> **Problem to solve**: Pick up the forum thread below on choosing the number of folds for cross-validation and continue it from where it stops.

> **Study text**:
K-fold crossvalidation
Hi all i have a small data set of 90 rows i am using cross validation in my process but i am confused to decide on number of K folds
.I tried 3 ,5,10 and the 3 fold cross validation performed better could you please help me how to choose k.I am little biased on choosing 3 as it is small .
Answers
-
Hi,
please post your process XML and describe the problem/data a bit. Your question is way too vague to be responded right now or to be useful to other people.
Best,
Sebastian
0 -
Hi @k_vishnu772
You should keep in mind that cross-validation is intended to estimate an averaged model performance, but choosing different k by itself will not make your model perform better. I think it is always better to look at the performance on a test holdout set but I am also afraid that dataset of only 90 rows is still too small to get a good performance estimation.
1 -
Hi!

> **Dataset extract**:
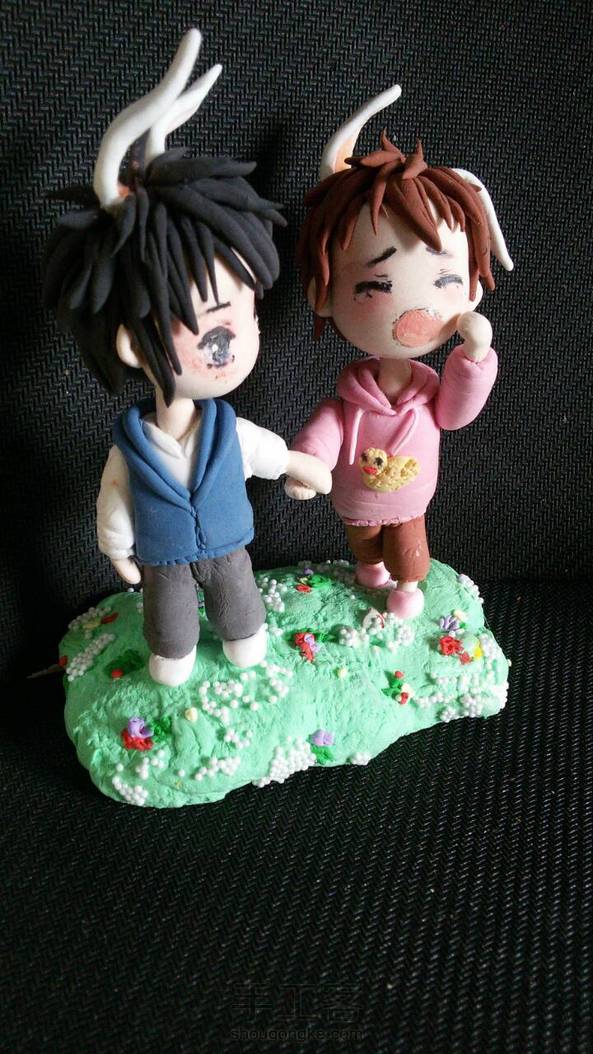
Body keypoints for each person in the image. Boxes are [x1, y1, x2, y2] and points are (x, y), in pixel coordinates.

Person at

> **Task response**:
I agree with kypexin. Cross validation is not about getting the best performance.
Going with 10 is a good approach, as that has been shown again and again as a number providing stable results (not a lot of differences in the performance to 9 or 11 folds).
If you have that little data, you could even try the leave-one-out validation which would be a kind of 90-fold validation on your data set. It won't give you the best performance measure (as that came out from 3-fold validation by chance) but the most stable and reliable estimation for the performance you can expect.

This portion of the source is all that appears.